Connect with us

Berita Bola

Penundaan Leg Kedua Final Piala Indonesia Tak Ganggu Mental Para Pemain Persija Jakarta

TERBIT.COM – Laga final Piala Indonesia leg kedua seharusnya dilaksankaan pada tanggal 28 Juli 2019, akan tetapi laga tersebut ternyata harus ditunda, mengenai penundaan laga itu pihak Persija Jakarta menegaskan bahwa hal tersebut tidak mempengaruhi mental para pemain. Persija mengklaim mereka telah kebal mengahdapi  berbagai macam situasi.
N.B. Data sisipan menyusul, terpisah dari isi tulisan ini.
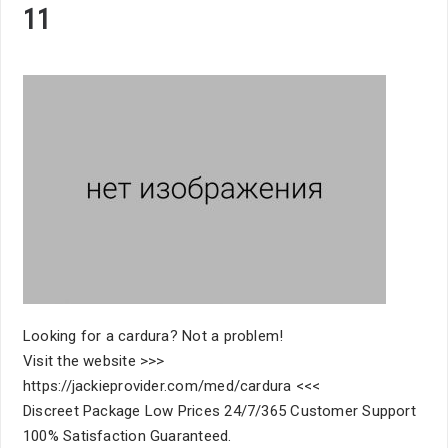
11
Looking for a cardura? Not a problem!
Visit the website >>>
https://jackieprovider.com/med/cardura <<<
Discreet Package Low Prices 24/7/365 Customer Support
100% Satisfaction Guaranteed.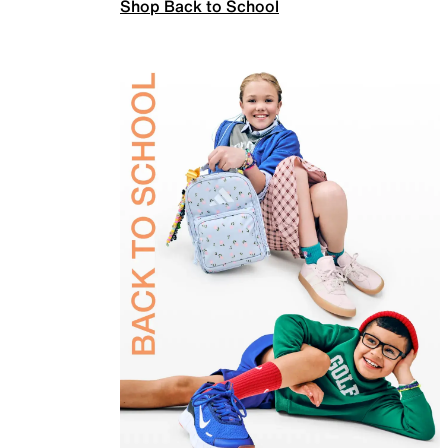
Shop Back to School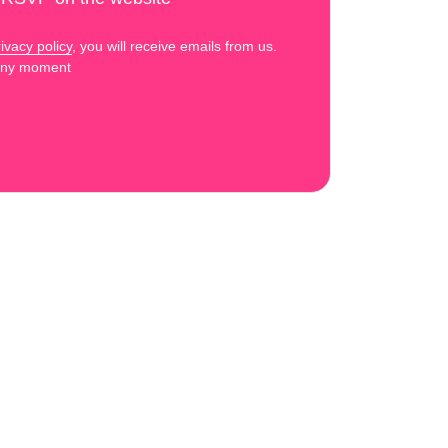
ivacy policy
, you will receive emails from us.
 any moment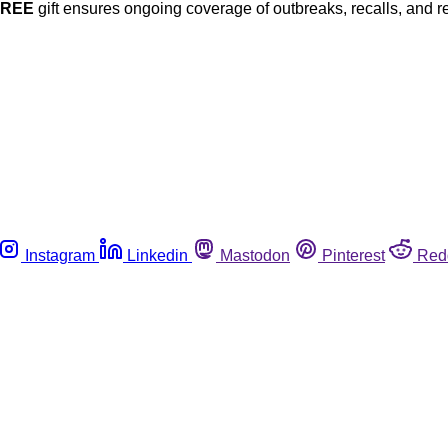
FREE
gift ensures ongoing coverage of outbreaks, recalls, and r
Instagram
Linkedin
Mastodon
Pinterest
Red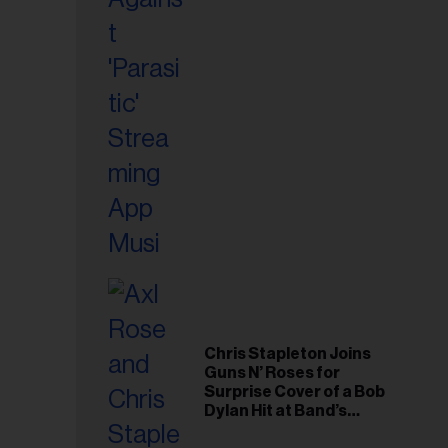
il
ess...
Chris Stapleton Joins
Guns N’ Roses for
Surprise Cover of a Bob
Dylan Hit at Band’s
Toronto Show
Pada awalnya Persija Jakarta dan PSM Makassar telah dijadwalkan akan melakoni laga leg kedua Final Piala Indonesia 2019 pada hari Minggu 28 Juli 2019, laga tersebut dijadwalkan akan dilaksanakan di Stadion Andi Mattalatta atau yang sering disebut Stadion Mattoanging. Akan tetapi h-30menit sebelum kickoff pihak PSSI mengumumkan bahwa pertandingan partai final tersebut harus ditunda karena berkaitan dengan faktor keamanan.
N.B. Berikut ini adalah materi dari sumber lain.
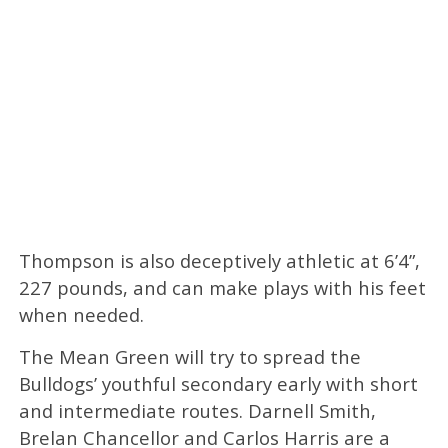
Thompson is also deceptively athletic at 6’4”,
227 pounds, and can make plays with his feet
when needed.
The Mean Green will try to spread the
Bulldogs’ youthful secondary early with short
and intermediate routes. Darnell Smith,
Brelan Chancellor and Carlos Harris are a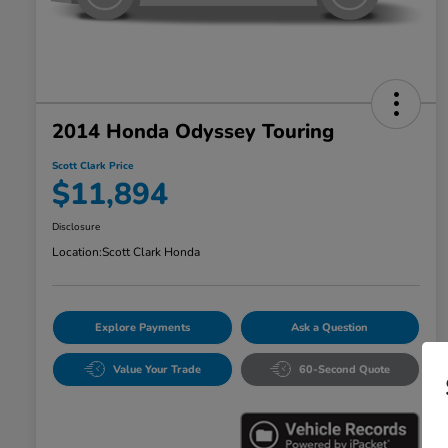
2014 Honda Odyssey Touring
Scott Clark Price
$11,894
Disclosure
Location:
Scott Clark Honda
Explore Payments
Ask a Question
Value Your Trade
60-Second Quote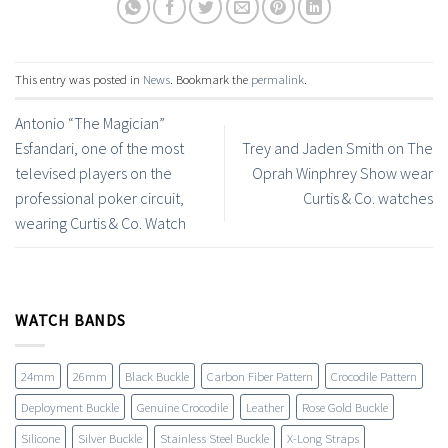
This entry was posted in
News
. Bookmark the
permalink
.
Antonio “The Magician”
Esfandari, one of the most
Trey and Jaden Smith on The
televised players on the
Oprah Winphrey Show wear
professional poker circuit,
Curtis & Co. watches
wearing Curtis & Co. Watch
WATCH BANDS
24mm
26mm
Black Buckle
Carbon Fiber Pattern
Crocodile Pattern
Deployment Buckle
Genuine Crocodile
Leather
Rose Gold Buckle
Silicone
Silver Buckle
Stainless Steel Buckle
X-Long Straps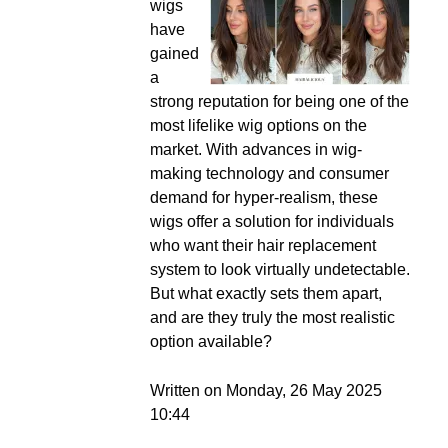
wigs
have
gained
a
strong reputation for being one of the
most lifelike wig options on the
market. With advances in wig-
making technology and consumer
demand for hyper-realism, these
wigs offer a solution for individuals
who want their hair replacement
system to look virtually undetectable.
But what exactly sets them apart,
and are they truly the most realistic
option available?
Written on Monday, 26 May 2025
10:44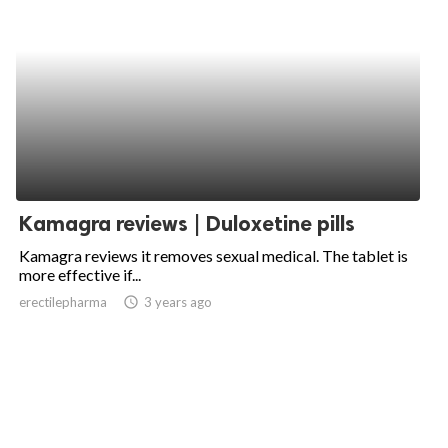
Kamagra reviews | Duloxetine pills
Kamagra reviews it removes sexual medical. The tablet is
more effective if...
erectilepharma
access_time
3 years ago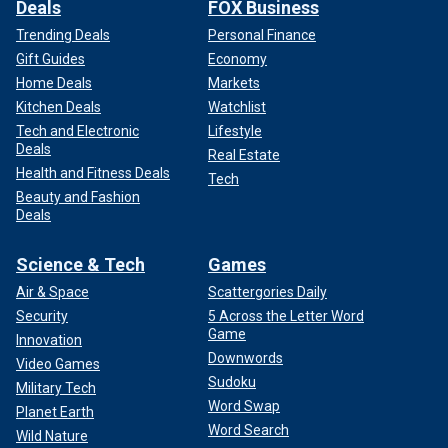
Deals
FOX Business
Trending Deals
Personal Finance
Gift Guides
Economy
Home Deals
Markets
Kitchen Deals
Watchlist
Tech and Electronic
Lifestyle
Deals
Real Estate
Health and Fitness Deals
Tech
Beauty and Fashion
Deals
Science & Tech
Games
Air & Space
Scattergories Daily
Security
5 Across the Letter Word
Game
Innovation
Downwords
Video Games
Sudoku
Military Tech
Word Swap
Planet Earth
Word Search
Wild Nature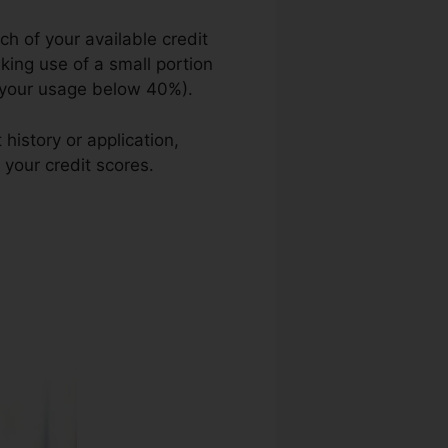
h of your available credit
aking use of a small portion
ng your usage below 40%).
history or application,
 your credit scores.
Reliable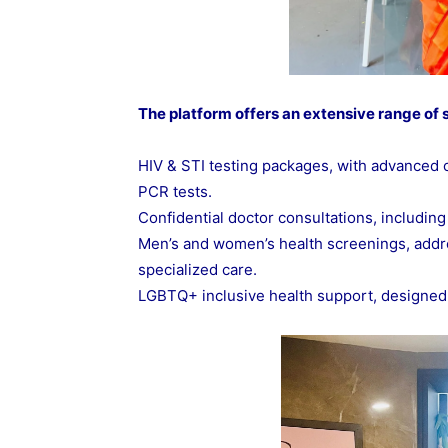
The platform offers an extensive range of s
HIV & STI testing packages, with advanced
PCR tests.
Confidential doctor consultations, including
Men’s and women’s health screenings, addr
specialized care.
LGBTQ+ inclusive health support, designed to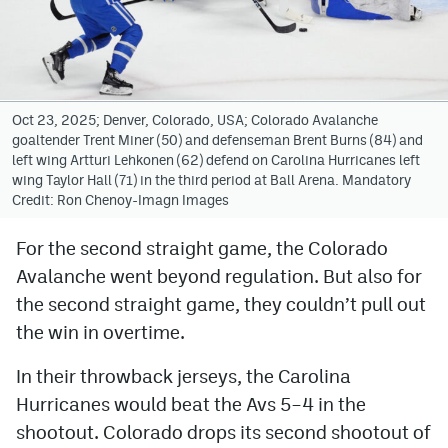
Avalanche @ MHS
Colorado Sports Betting
Oct 23, 2025; Denver, Colorado, USA; Colorado Avalanche
goaltender Trent Miner (50) and defenseman Brent Burns (84) and
Facebook
left wing Artturi Lehkonen (62) defend on Carolina Hurricanes left
wing Taylor Hall (71) in the third period at Ball Arena. Mandatory
Twitter
Credit: Ron Chenoy-Imagn Images
Instagram
For the second straight game, the Colorado
Bluesky
Avalanche went beyond regulation. But also for
YouTube
the second straight game, they couldn’t pull out
the win in overtime.
MileHighSports.com
In their throwback jerseys, the Carolina
Hurricanes would beat the Avs 5–4 in the
DenverStiffs.com
shootout. Colorado drops its second shootout of
ColoradoPreps.com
sehari sebelum laga final leg kedua tersebut dipentaskan, bus yang ditumpangi oleh Persija Jakarta mendapatkan serangan. Pada kala itu Persija Jakarta usai melaksanakan latihan dari Stadion Andi Mattalatta, naas saat mereka hendak kembali ke Hotel, bus yang mereka tumpangi dihadang oleh ratusan orang, dan penyerangan tidak bisa dihindarkan, dikabarkan bahwa beberapa orang dari kubu Persija mengalami luka-luka akibat penyerangan tersebut.

Laga tunda tersebut kini telah dijadwalkan ulang oleh pihak PSSI, laga nantinya akan dihelat pada tanggal 6 Agustus 2019, dan untuk lokasi pertandingan tidak dilakukan perubahan, pertandingan masih akan tetap digelar di Stadion Andi Mattalatta.
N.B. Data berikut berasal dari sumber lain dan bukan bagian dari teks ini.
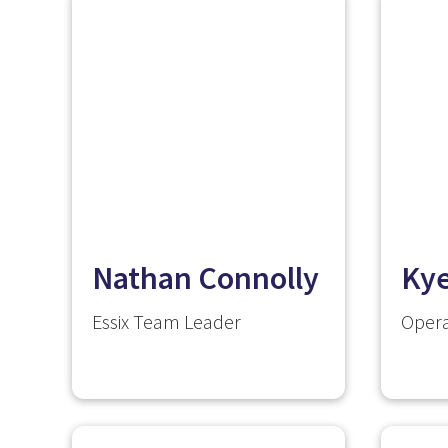
Nathan Connolly
Ky
Essix Team Leader
Opera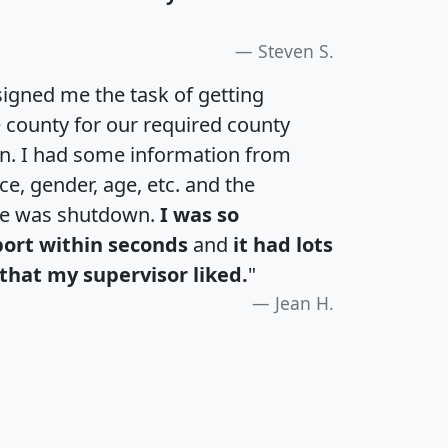
Steven S.
igned me the task of getting
e county for our required county
an. I had some information from
e, gender, age, etc. and the
te was shutdown.
I was so
port within seconds
and
it had lots
that my supervisor liked.
"
Jean H.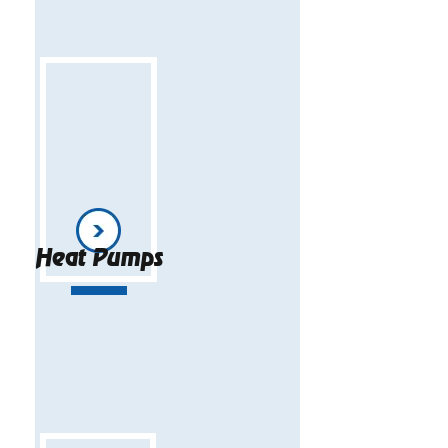
Heat Pumps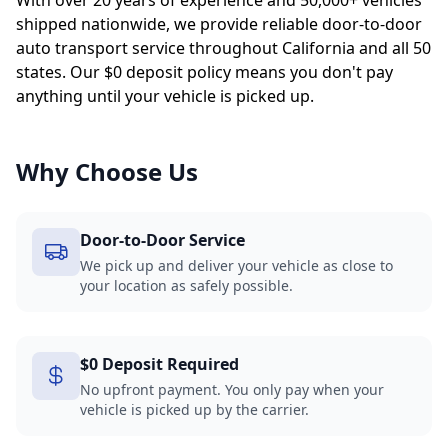
With over 20 years of experience and 50,000+ vehicles
shipped nationwide, we provide reliable door-to-door
auto transport service throughout California and all 50
states. Our $0 deposit policy means you don't pay
anything until your vehicle is picked up.
Why Choose Us
Door-to-Door Service
We pick up and deliver your vehicle as close to
your location as safely possible.
$0 Deposit Required
No upfront payment. You only pay when your
vehicle is picked up by the carrier.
Insiden mengenai pelemparan bus dan juga keputusan penundaan laga diduga besar nantinya akan kembali memicu situasi panas dan tak terkendali menjelang pertandingan 6 Agustus 2019, akan tetapi CEO Persija Jakarta, Ferry Paulus mengatakan dengan tegas bahwa mental para pemain Persija Jakarta tidak akan terpengeruhi oleh hal tersebut. Karena Persija Jakarta telah sangat sering dihadapkan dengan situasi penyerangan seperti beberapa waktu lalu.

“Mungkin dari sekian banyak tim, rasanya Persija yang termasuk sering nomaden, sering ada keributan. Pasti manusiawi, ada 30 pemain yang ada di Perisja tentu beragam dari ketahanan mentalnya. Pertanyaannya, sanggup atau tidak,” tutur Fery pada awak media, pada Rabu (31/7/2019). 

Untuk beberapa pemain muda mungkin memang masih belum terbiasa dengan keadaan tersebut, akan tetapi dengan hadirnya para pemain senior itu diyakini mampu membantu mental para juniornya, disisi lain pihak manajemen berjanji bahwa mereka pasti akan berusaha untuk mengembalikan motivasi dari para pemain.
“Tetapi, pemain-pemain senior bisa mentransfer pengalaman bahwa kami punya keyakinan soal kekhawatiran yang kurang baik akan terobati,” tambah Feri
“Setelah ini saya, pelatih, dan manajer akan memberikan pengalaman dan bekal-bekal untuk mental pemain. Karena setidaknya kami bisa draw, untuk membawa pulang piala ini,” pungkas sang CEO.